Florida assured Tessa that Detroit's plight "is not something I'm particularly happy about." He told her his wife is from Detroit. And then he told her that his friends who live in Detroit are making it as "freelancers" who "commute on an irregular basis" to work on projects somewhere else. He had recently given a speech to Detroit airport officials, who told him that the airport would remain viable. "That airport provides connective fiber," he told her. "Finding local employment is going to be a lot harder. So you either have to say, can I commute to work, by plane perhaps, or do I have to look for a place that has a better set of opportunities for me?"

There was no way to know if the answer was satisfactory: Tessa from Detroit was off the air.

Comments

Meanwhile, some of us have also practiced in the economic development (ED) field, & have learned that ED does NOT equate to business development activity! It is a greatly misunderstood term my friends. If you want heavily subsidized business development, as has been done 40 years & counting, run to the Chambers of Commerce, as that is their mission in life.

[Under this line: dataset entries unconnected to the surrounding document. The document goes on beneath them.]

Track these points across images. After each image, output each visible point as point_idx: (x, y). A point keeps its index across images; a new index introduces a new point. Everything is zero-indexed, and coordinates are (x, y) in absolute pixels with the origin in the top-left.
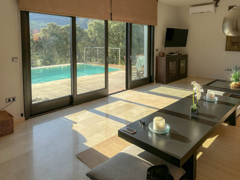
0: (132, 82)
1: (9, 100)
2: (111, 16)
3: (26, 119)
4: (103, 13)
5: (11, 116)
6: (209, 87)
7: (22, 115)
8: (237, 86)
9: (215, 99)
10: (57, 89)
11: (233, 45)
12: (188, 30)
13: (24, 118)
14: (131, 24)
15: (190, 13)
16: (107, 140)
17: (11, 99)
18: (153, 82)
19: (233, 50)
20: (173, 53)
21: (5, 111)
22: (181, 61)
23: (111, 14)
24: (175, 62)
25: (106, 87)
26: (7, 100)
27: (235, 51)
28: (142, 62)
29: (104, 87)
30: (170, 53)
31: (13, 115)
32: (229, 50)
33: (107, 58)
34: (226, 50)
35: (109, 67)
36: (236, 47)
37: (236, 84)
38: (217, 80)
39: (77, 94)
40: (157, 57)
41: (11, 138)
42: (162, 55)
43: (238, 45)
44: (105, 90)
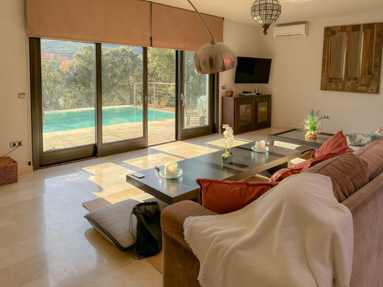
0: (183, 130)
1: (14, 145)
2: (151, 41)
3: (35, 169)
4: (139, 37)
5: (15, 162)
6: (279, 138)
7: (29, 164)
8: (312, 136)
9: (265, 149)
10: (83, 139)
11: (330, 82)
12: (271, 60)
13: (31, 167)
14: (182, 52)
15: (274, 35)
16: (122, 192)
17: (16, 143)
18: (218, 133)
19: (330, 90)
20: (247, 93)
21: (9, 157)
22: (259, 104)
23: (151, 38)
24: (250, 105)
25: (144, 136)
26: (12, 144)
27: (333, 90)
28: (204, 104)
29: (142, 136)
30: (244, 92)
31: (17, 161)
32: (325, 90)
33: (146, 97)
34: (322, 89)
35: (148, 109)
36: (333, 85)
37: (311, 134)
38: (295, 130)
39: (103, 142)
40: (223, 98)
41: (13, 186)
42: (229, 94)
43: (336, 82)
44: (144, 139)
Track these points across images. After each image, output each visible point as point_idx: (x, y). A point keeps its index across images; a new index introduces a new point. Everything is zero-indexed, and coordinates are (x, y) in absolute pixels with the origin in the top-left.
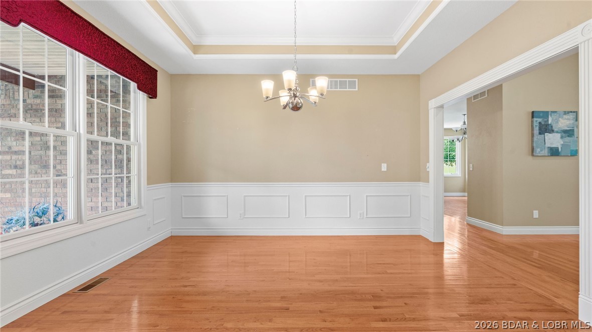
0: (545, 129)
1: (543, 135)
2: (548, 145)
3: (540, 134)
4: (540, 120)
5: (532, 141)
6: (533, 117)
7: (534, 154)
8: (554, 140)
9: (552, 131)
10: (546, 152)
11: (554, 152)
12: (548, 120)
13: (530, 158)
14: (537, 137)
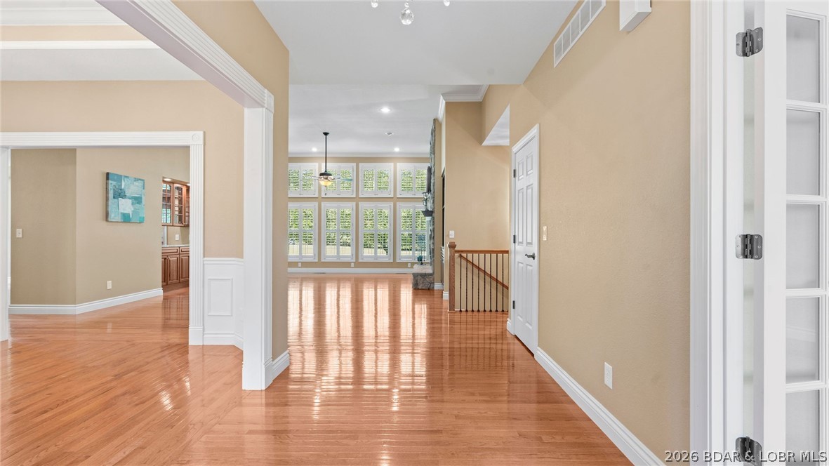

Regrettably, most policy makers & elected officials are business types, & they have taken the ED term & assumed that it simply means business development, to promote "economic growth", greater productivity of the built environment, & corporatizing everything that moves. This is NOT "economic development".

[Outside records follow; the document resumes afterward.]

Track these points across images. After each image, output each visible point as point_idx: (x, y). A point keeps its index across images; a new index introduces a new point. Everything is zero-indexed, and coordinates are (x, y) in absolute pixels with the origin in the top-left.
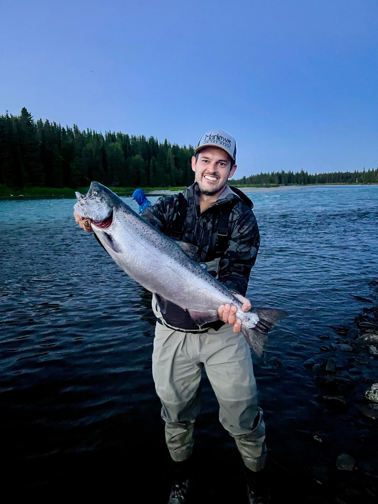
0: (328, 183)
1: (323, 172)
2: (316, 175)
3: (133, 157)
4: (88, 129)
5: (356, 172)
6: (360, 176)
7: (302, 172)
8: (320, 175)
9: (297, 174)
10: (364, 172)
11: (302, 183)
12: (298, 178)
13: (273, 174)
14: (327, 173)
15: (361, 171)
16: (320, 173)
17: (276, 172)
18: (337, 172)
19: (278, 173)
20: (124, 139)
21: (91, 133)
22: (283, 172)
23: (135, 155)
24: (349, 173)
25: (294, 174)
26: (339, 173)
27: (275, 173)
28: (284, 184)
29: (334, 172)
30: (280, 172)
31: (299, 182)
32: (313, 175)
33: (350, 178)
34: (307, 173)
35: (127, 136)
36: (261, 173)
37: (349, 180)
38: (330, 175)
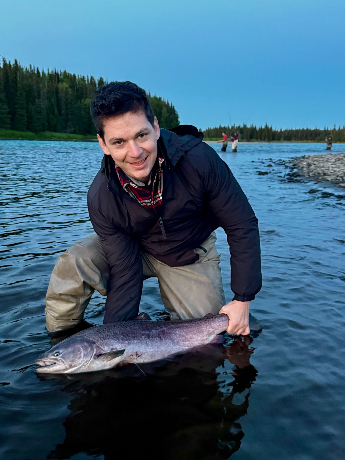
0: (295, 140)
1: (289, 128)
2: (281, 130)
3: (83, 100)
4: (31, 66)
5: (326, 129)
6: (330, 134)
7: (267, 127)
8: (286, 131)
9: (261, 130)
10: (335, 129)
11: (266, 139)
12: (261, 134)
13: (233, 128)
14: (294, 129)
15: (331, 128)
16: (286, 129)
17: (237, 125)
18: (305, 129)
19: (239, 127)
20: (71, 79)
21: (35, 70)
22: (245, 126)
23: (85, 99)
24: (319, 130)
25: (258, 129)
26: (307, 129)
27: (235, 127)
28: (245, 140)
29: (301, 129)
30: (242, 126)
31: (263, 138)
32: (278, 131)
33: (319, 136)
34: (271, 128)
35: (74, 76)
36: (220, 126)
37: (318, 138)
38: (297, 131)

ED is a public term, seeking progressive public outcomes in quality-of-life & standards-of-living terms, with quality metrics. As such, we do not actually practice economic development because the status quo remains; we maintain structural poverty, but massively use PUBLIC dollars to prop up private enterprises, mostly to create "cool" cities & to lure the "creative class", and so on.
San Antonio, Tx is a case in point. We, too, use all the bells & whistles in the name of "economic development" yet we remain a structurally & generationally poor urban city. Due to poor professionalism by "urban" planners, so long as this poverty & lack of upward mobility is managed in-place by heavy federal dollars, year in & year out, we consider ourselves a success. The needle never moves in the right direction.
There you have it in a nutshell: the people who tout "economic development" have never actually practiced in the CED field, but they cash in because they dangle the carrot of progress by using the ED term only to find that we're back to square one.
Therefore, stop using the ED term when you don't really understand what it means.